§ READING TEXT
BEGIN
People infected with the Ebola virus in West Africa can avoid detection in airport screenings and board a plane with ibuprofen and lies, according to healthcare experts.
Experts have called for more to be done to identify the virus in travellers, as the current screening methods are insufficient.
"The fever-screening instruments run low and aren't that accurate," infection control specialist Sean Kaufman, president of the Atlanta-based biosafety company Behavioral-Based Improvement Solutions, told Reuters.
"And people can take ibuprofen to reduce their fever enough to pass screening, and why wouldn't they? If it will get them on a plane so they can come to the United States and get effective treatment after they're exposed to Ebola, wouldn't you do that to save your life?"
It was revealed this week that the first Ebola patient to be diagnosed in the United States had lied about his exposure to the virus on a questionnaire at Monrovia airport in Liberia. The form filled in by Thomas Eric Duncan, obtained by the Associated Press, revealed he had filled in "no" to all of the questions.
Duncan had no symptoms of the virus when he left Liberia and fever scans showed he had a normal body temperature, health officials said. He then flew to Brussels and then Dulles airport in Virginia, before landing in Dallas, Texas.
Liberian authorities have said that Duncan would be prosecuted for lying on the health form, Dallas News reported.
Professor David Heymann, part of the international team who investigated the first outbreak of Ebola in the 1970s, is an expert of infectious diseases at the London Schools of Hygiene and Tropical Medicine, explained that screenings are inaccurate.
END
§ RECORD EXTRACTS
BEGIN
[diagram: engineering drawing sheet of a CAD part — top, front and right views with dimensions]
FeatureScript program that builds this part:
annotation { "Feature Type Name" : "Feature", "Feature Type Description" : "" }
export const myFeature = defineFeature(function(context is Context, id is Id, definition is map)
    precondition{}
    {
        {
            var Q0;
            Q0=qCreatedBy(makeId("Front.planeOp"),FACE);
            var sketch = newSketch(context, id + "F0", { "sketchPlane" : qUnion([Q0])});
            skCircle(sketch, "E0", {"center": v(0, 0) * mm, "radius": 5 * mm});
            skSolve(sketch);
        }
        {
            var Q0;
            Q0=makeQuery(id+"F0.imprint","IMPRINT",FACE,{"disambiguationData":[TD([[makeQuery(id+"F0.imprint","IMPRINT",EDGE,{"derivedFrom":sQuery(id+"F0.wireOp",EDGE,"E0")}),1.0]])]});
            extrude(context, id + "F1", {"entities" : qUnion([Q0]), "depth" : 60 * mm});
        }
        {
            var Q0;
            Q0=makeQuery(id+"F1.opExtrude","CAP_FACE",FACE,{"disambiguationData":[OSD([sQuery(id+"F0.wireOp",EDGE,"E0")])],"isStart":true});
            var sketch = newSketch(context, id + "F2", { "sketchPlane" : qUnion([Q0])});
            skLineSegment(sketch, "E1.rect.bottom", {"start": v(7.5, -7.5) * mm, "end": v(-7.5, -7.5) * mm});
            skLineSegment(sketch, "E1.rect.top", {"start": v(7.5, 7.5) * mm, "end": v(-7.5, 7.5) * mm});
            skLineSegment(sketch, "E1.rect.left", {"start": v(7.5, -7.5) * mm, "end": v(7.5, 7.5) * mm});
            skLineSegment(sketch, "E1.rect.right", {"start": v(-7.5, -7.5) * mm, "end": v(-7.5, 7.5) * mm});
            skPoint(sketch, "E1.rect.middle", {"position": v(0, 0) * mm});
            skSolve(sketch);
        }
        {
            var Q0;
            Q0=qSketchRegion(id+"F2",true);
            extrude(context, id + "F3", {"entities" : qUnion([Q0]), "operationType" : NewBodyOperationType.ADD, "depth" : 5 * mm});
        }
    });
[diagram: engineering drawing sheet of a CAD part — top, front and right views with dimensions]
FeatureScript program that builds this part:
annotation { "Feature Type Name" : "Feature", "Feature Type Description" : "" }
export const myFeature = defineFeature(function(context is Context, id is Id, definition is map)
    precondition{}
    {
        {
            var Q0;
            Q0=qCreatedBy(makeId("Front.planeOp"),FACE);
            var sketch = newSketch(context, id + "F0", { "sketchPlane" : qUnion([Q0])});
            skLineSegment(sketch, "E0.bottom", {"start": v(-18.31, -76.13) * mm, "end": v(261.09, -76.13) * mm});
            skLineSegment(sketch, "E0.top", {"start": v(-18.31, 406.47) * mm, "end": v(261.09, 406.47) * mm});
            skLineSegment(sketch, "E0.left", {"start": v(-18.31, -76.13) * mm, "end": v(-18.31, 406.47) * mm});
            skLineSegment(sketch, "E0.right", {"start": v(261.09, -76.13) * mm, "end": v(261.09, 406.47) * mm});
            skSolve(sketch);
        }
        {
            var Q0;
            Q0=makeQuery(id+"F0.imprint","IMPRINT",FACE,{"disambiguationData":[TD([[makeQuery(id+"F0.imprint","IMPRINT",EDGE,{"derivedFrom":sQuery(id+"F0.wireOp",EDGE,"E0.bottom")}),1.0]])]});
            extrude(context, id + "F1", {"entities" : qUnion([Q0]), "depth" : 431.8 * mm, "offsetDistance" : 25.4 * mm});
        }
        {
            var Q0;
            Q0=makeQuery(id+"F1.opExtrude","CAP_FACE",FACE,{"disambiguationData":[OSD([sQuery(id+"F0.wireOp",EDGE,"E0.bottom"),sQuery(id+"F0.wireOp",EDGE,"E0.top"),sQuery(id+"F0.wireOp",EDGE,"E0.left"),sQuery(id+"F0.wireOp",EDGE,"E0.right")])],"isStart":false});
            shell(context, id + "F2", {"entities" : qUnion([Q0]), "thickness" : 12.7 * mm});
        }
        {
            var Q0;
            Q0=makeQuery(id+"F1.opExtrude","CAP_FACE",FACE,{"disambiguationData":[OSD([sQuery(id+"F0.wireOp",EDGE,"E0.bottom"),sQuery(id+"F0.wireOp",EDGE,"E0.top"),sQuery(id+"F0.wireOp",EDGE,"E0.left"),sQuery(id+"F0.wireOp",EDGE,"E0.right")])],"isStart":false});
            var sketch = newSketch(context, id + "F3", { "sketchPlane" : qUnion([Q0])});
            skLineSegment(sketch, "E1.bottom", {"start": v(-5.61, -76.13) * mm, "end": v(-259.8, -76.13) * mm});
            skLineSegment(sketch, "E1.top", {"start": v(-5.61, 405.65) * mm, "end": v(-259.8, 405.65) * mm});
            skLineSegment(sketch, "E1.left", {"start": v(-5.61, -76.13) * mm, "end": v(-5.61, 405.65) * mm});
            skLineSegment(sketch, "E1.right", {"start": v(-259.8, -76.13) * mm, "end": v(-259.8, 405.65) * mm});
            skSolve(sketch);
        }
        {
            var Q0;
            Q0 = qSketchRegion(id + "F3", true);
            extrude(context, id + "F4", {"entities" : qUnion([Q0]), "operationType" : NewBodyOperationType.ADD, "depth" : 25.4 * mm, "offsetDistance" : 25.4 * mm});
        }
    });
END
§ EXERCISE SET
A. According to the Ebola screening article, where did Duncan fly after leaving Liberia and before landing in Dallas?
B. Write out the part of the Ebola screening article from "It was revealed" to "of the questions.".
C. Decide whether each statement agrees with the Ebola screening article, and support each answer with the text's own words. (i) Duncan answered "no" to all of the questions on the form. (ii) Fever scans showed Duncan had a raised temperature when he left Liberia. (iii) Liberian authorities said Duncan would be deported.

§ SOLUTIONS PER TASK
A. He flew to Brussels and then to Dulles airport in Virginia.

B.
It was revealed this week that the first Ebola patient to be diagnosed in the United States had lied about his exposure to the virus on a questionnaire at Monrovia airport in Liberia. The form filled in by Thomas Eric Duncan, obtained by the Associated Press, revealed he had filled in "no" to all of the questions.

C.
(i) Yes: "he had filled in "no" to all of the questions."
(ii) No: "fever scans showed he had a normal body temperature."
(iii) No: "Liberian authorities have said that Duncan would be prosecuted for lying on the health form."